Die Diskussion in dem Film The Man From Earth beginnt…

Das Kammerspiel auch, denn der nur knapp 85 Minuten lange Film, spielt nur im Wohnzimmer von Professor Oldman. Die Faszination der Geschichte liegt dabei nicht, im Weggang des Professors und seinem Grund, warum er nicht älter wird. Auch ist es nicht die faszinierende Idee, dass er einst Buddha getroffen hat und später Jesus war. Es ist die Reaktion und das Verhalten der Zuhörer, die ja zufällig Anthropologen, Historiker, Archäologen und Psychiater sind!

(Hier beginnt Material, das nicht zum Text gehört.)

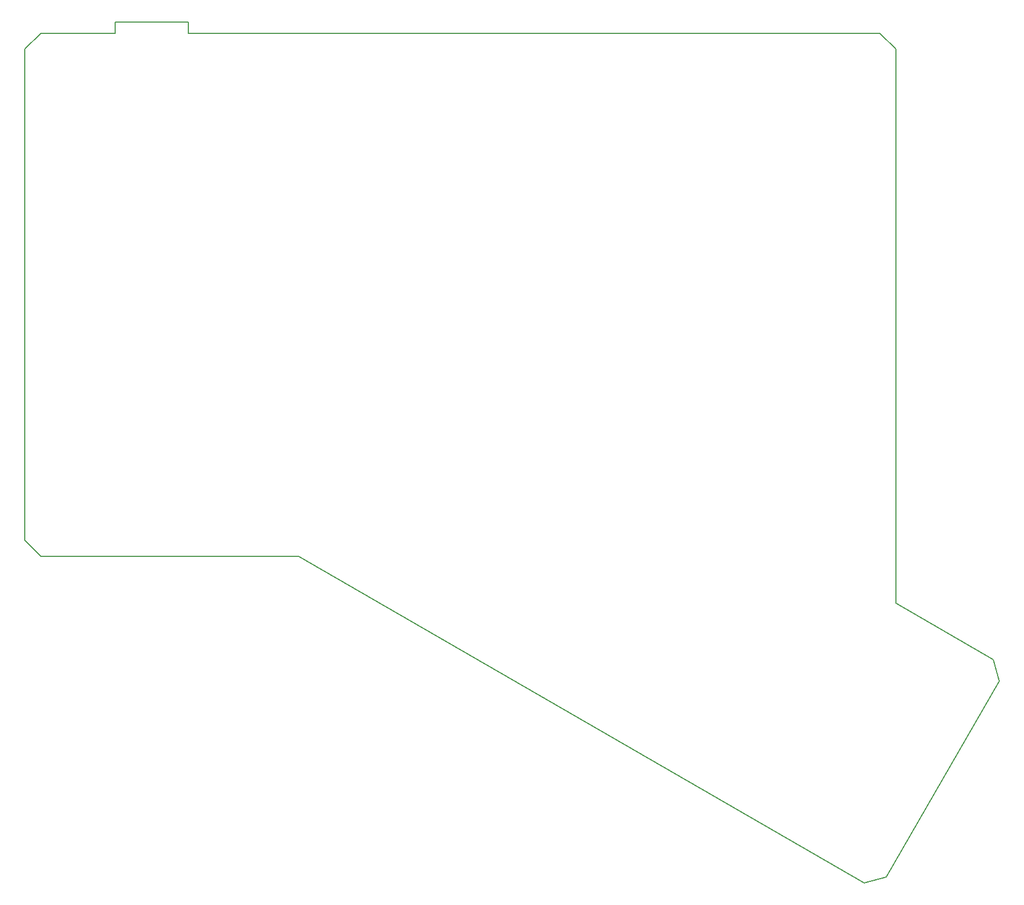
<source format=gm1>
G04 #@! TF.FileFunction,Profile,NP*
%FSLAX46Y46*%
G04 Gerber Fmt 4.6, Leading zero omitted, Abs format (unit mm)*
G04 Created by KiCad (PCBNEW 4.0.2-4+6225~38~ubuntu14.04.1-stable) date wo 11 mei 2016 20:12:44 CEST*
%MOMM*%
G01*
G04 APERTURE LIST*
%ADD10C,0.100000*%
%ADD11C,0.150000*%
G04 APERTURE END LIST*
D10*
D11*
X31115000Y0D02*
X134558000Y0D01*
X25751300Y0D02*
X31115000Y0D01*
X2500000Y0D02*
X14248700Y0D01*
X25751300Y1778000D02*
X25751300Y0D01*
X14248700Y1778000D02*
X25751300Y1778000D01*
X14248700Y1778000D02*
X14248700Y0D01*
X135508000Y-132778000D02*
X132088000Y-133698000D01*
X152386000Y-98541000D02*
X153306000Y-101961000D01*
X0Y-79789000D02*
X2500000Y-82289000D01*
X134558000Y0D02*
X137050000Y-2500000D01*
X0Y-2500000D02*
X2500000Y0D01*
X137050000Y-89689000D02*
X137050000Y-2500000D01*
X152386000Y-98541000D02*
X137050000Y-89689000D01*
X135508000Y-132778000D02*
X153306000Y-101961000D01*
X43051000Y-82289000D02*
X132088000Y-133698000D01*
X2500000Y-82289000D02*
X43051000Y-82289000D01*
X0Y-2500000D02*
X0Y-79789000D01*
M02*

</source>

Sich aber trotzdem gar nicht wissenschaftlich aufführen, sondern eben mit den Ängsten, Vorbehalten und Meinungen ausgestattet sind, wie es eben wir alle sind, die sich nicht langsam und mühsam davon befreien, Neues an zu nehmen, Altes zu überdenken und bevor man urteilt und es eskalieren lässt nach Erklärungen zu suchen, die vielleicht auch mal unbequem sind und sich von der Masse trennen. Dabei muss man ja nicht gleich ein schlechterer Mensch sein, als seine Nachbarn, die doch schon den gleichen albernen Grill, den gleichen Buchsbaum und das gleiche Gartenhaus haben!